Both DNA and RNA viruses make use of their host’s transcription and translation machinery such as ribosomes and enzymes to enable protein synthesis. Retroviruses on the other hand bring their own reverse transcriptase enzyme to enable the production of DNA using their RNA template once inside the host cell. Once the RNA is reverse transcribed into DNA (DNA->RNA is transcription, hence RNA->DNA is reverse transcription), the normal protein synthesis pathway can take place.



Bacteriophages invade their host (bacteria) and start multiplying. This disturbs the bacterium and makes it lyse, killing it.




The human immunodeficiency virus (HIV) causes acquired immune deficiency syndrome (AIDS). Upon infection, it replicates in helper T cells. HIV is a lentivirus with the expected viral components such as its genetic material (RNA in this case) and capsid.

Upon infection via transmission of infected bodily fluids such as blood or semen, the virus seeks its host cell, the helper T cell which is a key component of the immune response. As HIV hijacks the cell’s machinery to replicate, it destroys it and thus impedes the immune response, leaving the victim with a compromised immunity and therefore susceptible to opportunistic infections.

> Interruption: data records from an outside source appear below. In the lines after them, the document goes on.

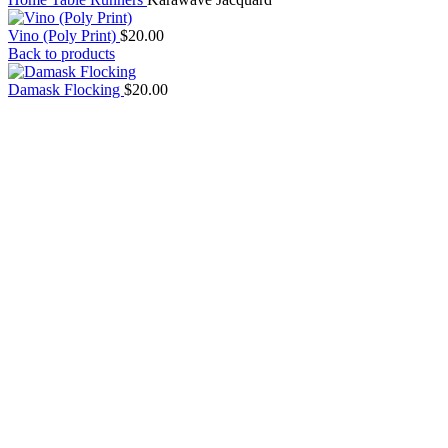
Vino (Poly Print)
$
20.00
Back to products
Damask Flocking
$
20.00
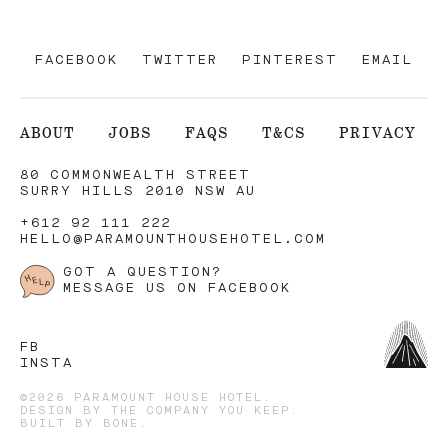
FACEBOOK
TWITTER
PINTEREST
EMAIL
ABOUT
JOBS
FAQS
T&CS
PRIVACY
80 COMMONWEALTH STREET
SURRY HILLS 2010 NSW AU
+612 92 111 222
HELLO@PARAMOUNTHOUSEHOTEL.COM
GOT A QUESTION?
MESSAGE US ON FACEBOOK
FB
INSTA
©2026 PARAMOUNT HOUSE HOTEL.
DESIGN BY
THE COMPANY YOU KEEP
.
BUILT BY
BONE
.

Part of the HIV replication strategy is the embedding of its genetic material into the host cell’s DNA. The virus contains RNA which has to first be converted into DNA. This is what the reverse transcriptase enzyme does (transcription is DNA to RNA, so reverse transcription is RNA to DNA).


Some drugs for AIDS take advantage of this DNA embedding step by preventing it, and therefore slowing down the replication process of the virus. The reason antibiotics don’t work on any viruses is quite simple. We’ve seen that prokaryotes like bacteria are a cell of their own with many different structures and organelles such as a cell wall, while viruses are neither a cell nor alive. You can imagine you can’t really target something as vague as a piece of genetic information in a protein capsid.


Bacteria have complex cell walls with many components and various enzymes building them up or performing other metabolic functions within the cell. Any of these parts or processes can be targeted, as long as it is distinct from its host (that is ourselves with our eukaryotic cells that do not, for example, have cell walls and thus won’t be harmed by the antibiotic if that’s the part it targets). Viruses have no cell walls, no ribosomes, nothing really taking place.